__YOUR OBJECTIVE__. From the items below, copy each line that contains the string "fasta". Case counts, so only matches with identical capitalization qualify.

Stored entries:
-- Opening Marker --
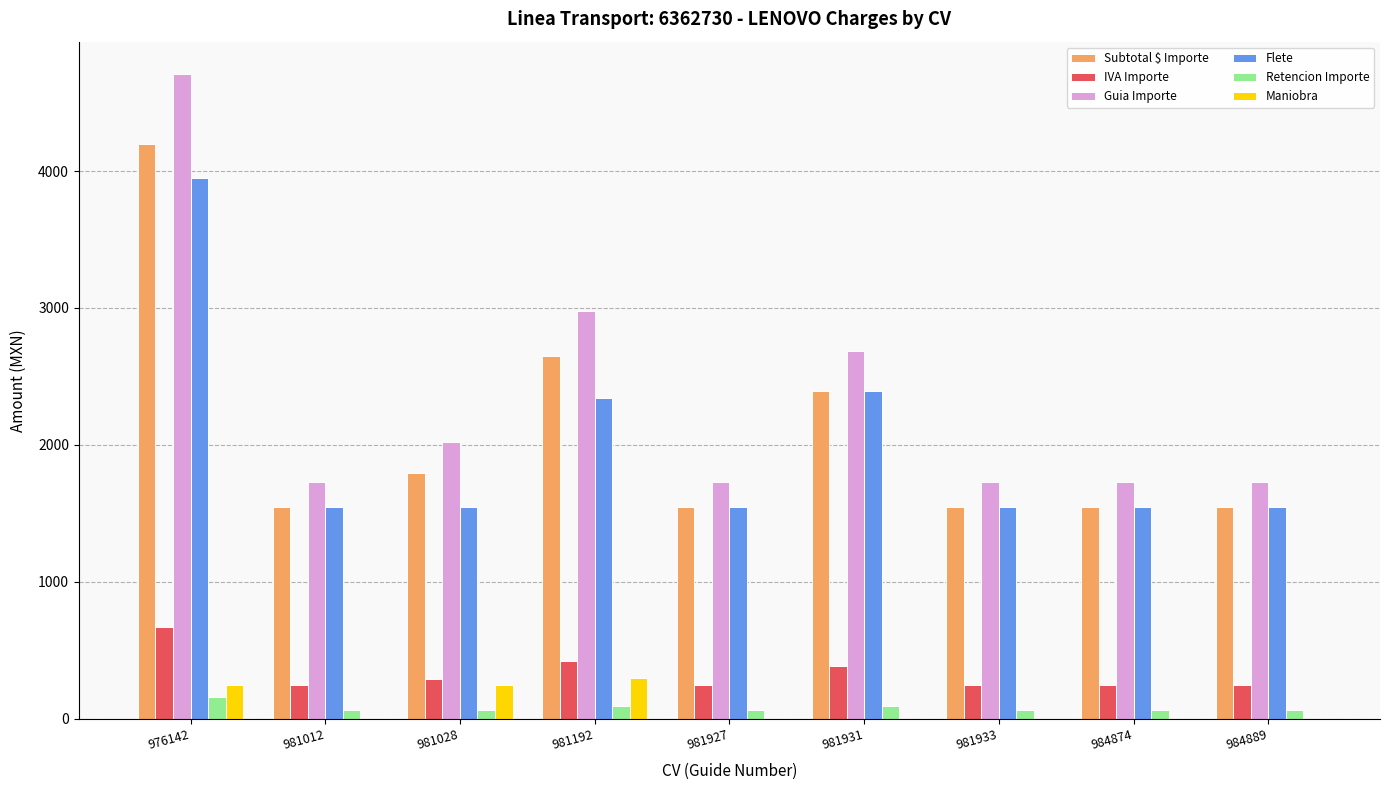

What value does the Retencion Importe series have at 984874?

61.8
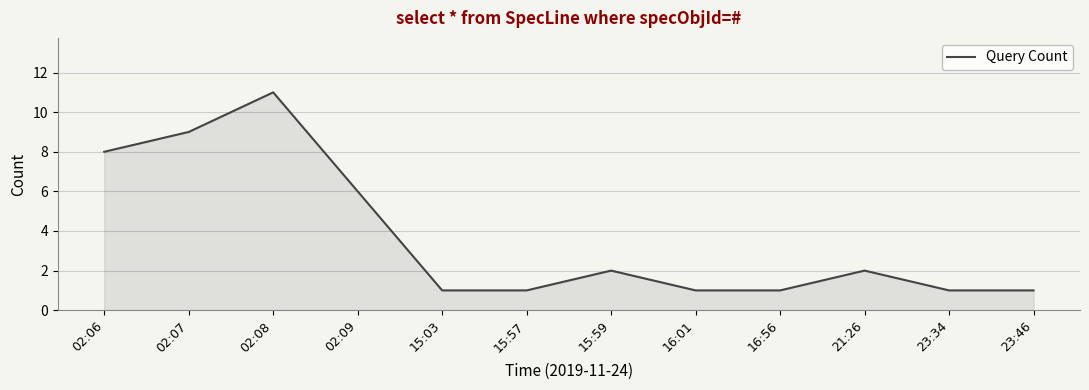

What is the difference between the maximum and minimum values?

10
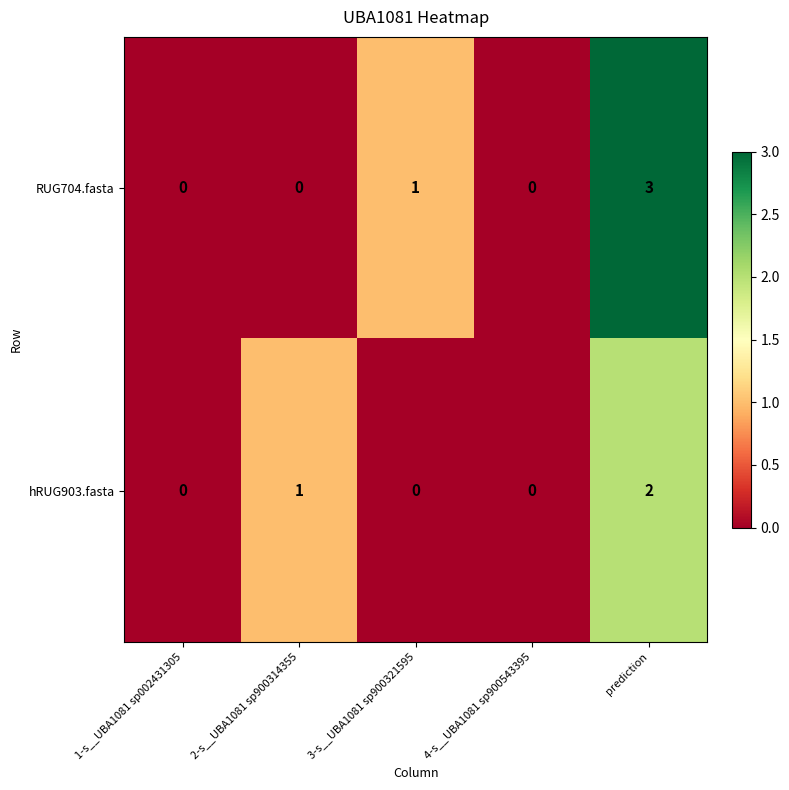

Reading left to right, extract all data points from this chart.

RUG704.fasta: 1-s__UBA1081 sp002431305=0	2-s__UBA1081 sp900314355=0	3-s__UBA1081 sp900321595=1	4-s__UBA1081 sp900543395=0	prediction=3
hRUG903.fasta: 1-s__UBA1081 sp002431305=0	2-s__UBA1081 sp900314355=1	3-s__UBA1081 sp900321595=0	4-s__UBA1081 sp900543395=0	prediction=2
-- Closing Marker --
__EXERCISE RESULT__.
RUG704.fasta: 1-s__UBA1081 sp002431305=0	2-s__UBA1081 sp900314355=0	3-s__UBA1081 sp900321595=1	4-s__UBA1081 sp900543395=0	prediction=3
hRUG903.fasta: 1-s__UBA1081 sp002431305=0	2-s__UBA1081 sp900314355=1	3-s__UBA1081 sp900321595=0	4-s__UBA1081 sp900543395=0	prediction=2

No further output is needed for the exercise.